▶ _TO DO_:
In every one of the records below, switch each "phylum" to "division" and leave every other line as it stands.

▶ _EXERCISE MATERIAL_:

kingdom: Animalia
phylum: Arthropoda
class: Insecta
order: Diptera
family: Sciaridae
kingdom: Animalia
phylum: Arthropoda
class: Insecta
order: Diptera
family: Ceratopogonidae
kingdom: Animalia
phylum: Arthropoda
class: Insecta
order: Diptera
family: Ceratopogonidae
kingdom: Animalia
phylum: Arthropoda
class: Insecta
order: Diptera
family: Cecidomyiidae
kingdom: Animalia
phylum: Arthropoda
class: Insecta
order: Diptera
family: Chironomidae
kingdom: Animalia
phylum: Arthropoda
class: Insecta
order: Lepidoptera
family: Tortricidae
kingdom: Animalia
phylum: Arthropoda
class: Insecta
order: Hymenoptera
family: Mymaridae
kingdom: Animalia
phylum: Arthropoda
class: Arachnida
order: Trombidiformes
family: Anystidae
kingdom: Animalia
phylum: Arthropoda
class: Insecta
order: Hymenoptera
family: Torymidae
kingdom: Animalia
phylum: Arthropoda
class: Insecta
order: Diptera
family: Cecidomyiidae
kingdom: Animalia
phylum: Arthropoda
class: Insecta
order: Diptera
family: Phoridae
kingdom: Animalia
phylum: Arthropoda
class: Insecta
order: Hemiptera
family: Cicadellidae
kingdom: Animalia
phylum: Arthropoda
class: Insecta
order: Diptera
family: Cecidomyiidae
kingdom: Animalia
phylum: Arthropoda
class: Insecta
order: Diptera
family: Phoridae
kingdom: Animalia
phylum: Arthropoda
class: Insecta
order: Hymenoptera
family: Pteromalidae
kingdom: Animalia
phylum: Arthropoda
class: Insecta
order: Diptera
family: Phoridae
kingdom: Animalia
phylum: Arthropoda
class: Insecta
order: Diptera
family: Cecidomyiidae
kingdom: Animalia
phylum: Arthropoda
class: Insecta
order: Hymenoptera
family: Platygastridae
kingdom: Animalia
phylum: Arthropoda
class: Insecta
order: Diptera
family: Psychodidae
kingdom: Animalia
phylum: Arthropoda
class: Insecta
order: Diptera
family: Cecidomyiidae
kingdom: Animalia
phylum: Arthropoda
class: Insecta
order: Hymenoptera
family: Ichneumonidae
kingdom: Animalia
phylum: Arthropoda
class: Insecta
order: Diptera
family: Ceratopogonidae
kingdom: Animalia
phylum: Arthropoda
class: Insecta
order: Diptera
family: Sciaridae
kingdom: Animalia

▶ _OUTPUT BELOW_:
kingdom: Animalia
division: Arthropoda
class: Insecta
order: Diptera
family: Sciaridae
kingdom: Animalia
division: Arthropoda
class: Insecta
order: Diptera
family: Ceratopogonidae
kingdom: Animalia
division: Arthropoda
class: Insecta
order: Diptera
family: Ceratopogonidae
kingdom: Animalia
division: Arthropoda
class: Insecta
order: Diptera
family: Cecidomyiidae
kingdom: Animalia
division: Arthropoda
class: Insecta
order: Diptera
family: Chironomidae
kingdom: Animalia
division: Arthropoda
class: Insecta
order: Lepidoptera
family: Tortricidae
kingdom: Animalia
division: Arthropoda
class: Insecta
order: Hymenoptera
family: Mymaridae
kingdom: Animalia
division: Arthropoda
class: Arachnida
order: Trombidiformes
family: Anystidae
kingdom: Animalia
division: Arthropoda
class: Insecta
order: Hymenoptera
family: Torymidae
kingdom: Animalia
division: Arthropoda
class: Insecta
order: Diptera
family: Cecidomyiidae
kingdom: Animalia
division: Arthropoda
class: Insecta
order: Diptera
family: Phoridae
kingdom: Animalia
division: Arthropoda
class: Insecta
order: Hemiptera
family: Cicadellidae
kingdom: Animalia
division: Arthropoda
class: Insecta
order: Diptera
family: Cecidomyiidae
kingdom: Animalia
division: Arthropoda
class: Insecta
order: Diptera
family: Phoridae
kingdom: Animalia
division: Arthropoda
class: Insecta
order: Hymenoptera
family: Pteromalidae
kingdom: Animalia
division: Arthropoda
class: Insecta
order: Diptera
family: Phoridae
kingdom: Animalia
division: Arthropoda
class: Insecta
order: Diptera
family: Cecidomyiidae
kingdom: Animalia
division: Arthropoda
class: Insecta
order: Hymenoptera
family: Platygastridae
kingdom: Animalia
division: Arthropoda
class: Insecta
order: Diptera
family: Psychodidae
kingdom: Animalia
division: Arthropoda
class: Insecta
order: Diptera
family: Cecidomyiidae
kingdom: Animalia
division: Arthropoda
class: Insecta
order: Hymenoptera
family: Ichneumonidae
kingdom: Animalia
division: Arthropoda
class: Insecta
order: Diptera
family: Ceratopogonidae
kingdom: Animalia
division: Arthropoda
class: Insecta
order: Diptera
family: Sciaridae
kingdom: Animalia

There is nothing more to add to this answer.